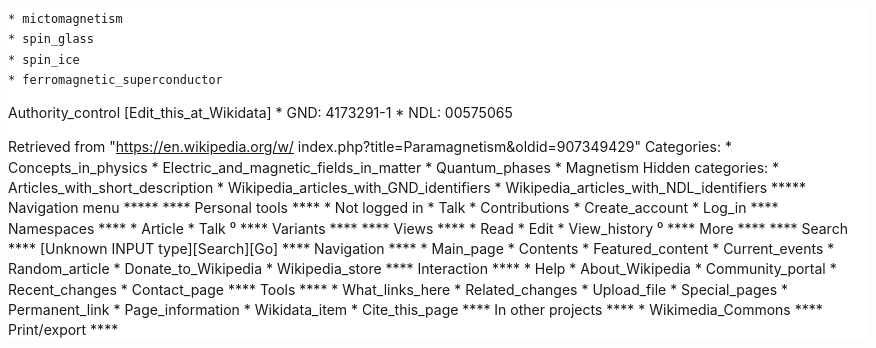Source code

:     * mictomagnetism
    * spin_glass
    * spin_ice
    * ferromagnetic_superconductor
Authority_control [Edit_this_at_Wikidata]     * GND: 4173291-1
                                              * NDL: 00575065

Retrieved from "https://en.wikipedia.org/w/
index.php?title=Paramagnetism&oldid=907349429"
Categories:
    * Concepts_in_physics
    * Electric_and_magnetic_fields_in_matter
    * Quantum_phases
    * Magnetism
Hidden categories:
    * Articles_with_short_description
    * Wikipedia_articles_with_GND_identifiers
    * Wikipedia_articles_with_NDL_identifiers
***** Navigation menu *****
**** Personal tools ****
    * Not logged in
    * Talk
    * Contributions
    * Create_account
    * Log_in
**** Namespaces ****
    * Article
    * Talk
⁰
**** Variants ****
**** Views ****
    * Read
    * Edit
    * View_history
⁰
**** More ****
**** Search ****
[Unknown INPUT type][Search][Go]
**** Navigation ****
    * Main_page
    * Contents
    * Featured_content
    * Current_events
    * Random_article
    * Donate_to_Wikipedia
    * Wikipedia_store
**** Interaction ****
    * Help
    * About_Wikipedia
    * Community_portal
    * Recent_changes
    * Contact_page
**** Tools ****
    * What_links_here
    * Related_changes
    * Upload_file
    * Special_pages
    * Permanent_link
    * Page_information
    * Wikidata_item
    * Cite_this_page
**** In other projects ****
    * Wikimedia_Commons
**** Print/export ****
━━━━
Would you print all of the material exactly as written, minus the pictures?

## Written response
Source code

:     * mictomagnetism
    * spin_glass
    * spin_ice
    * ferromagnetic_superconductor
Authority_control [Edit_this_at_Wikidata]     * GND: 4173291-1
                                              * NDL: 00575065

Retrieved from "https://en.wikipedia.org/w/
index.php?title=Paramagnetism&oldid=907349429"
Categories:
    * Concepts_in_physics
    * Electric_and_magnetic_fields_in_matter
    * Quantum_phases
    * Magnetism
Hidden categories:
    * Articles_with_short_description
    * Wikipedia_articles_with_GND_identifiers
    * Wikipedia_articles_with_NDL_identifiers
***** Navigation menu *****
**** Personal tools ****
    * Not logged in
    * Talk
    * Contributions
    * Create_account
    * Log_in
**** Namespaces ****
    * Article
    * Talk
⁰
**** Variants ****
**** Views ****
    * Read
    * Edit
    * View_history
⁰
**** More ****
**** Search ****
[Unknown INPUT type][Search][Go]
**** Navigation ****
    * Main_page
    * Contents
    * Featured_content
    * Current_events
    * Random_article
    * Donate_to_Wikipedia
    * Wikipedia_store
**** Interaction ****
    * Help
    * About_Wikipedia
    * Community_portal
    * Recent_changes
    * Contact_page
**** Tools ****
    * What_links_here
    * Related_changes
    * Upload_file
    * Special_pages
    * Permanent_link
    * Page_information
    * Wikidata_item
    * Cite_this_page
**** In other projects ****
    * Wikimedia_Commons
**** Print/export ****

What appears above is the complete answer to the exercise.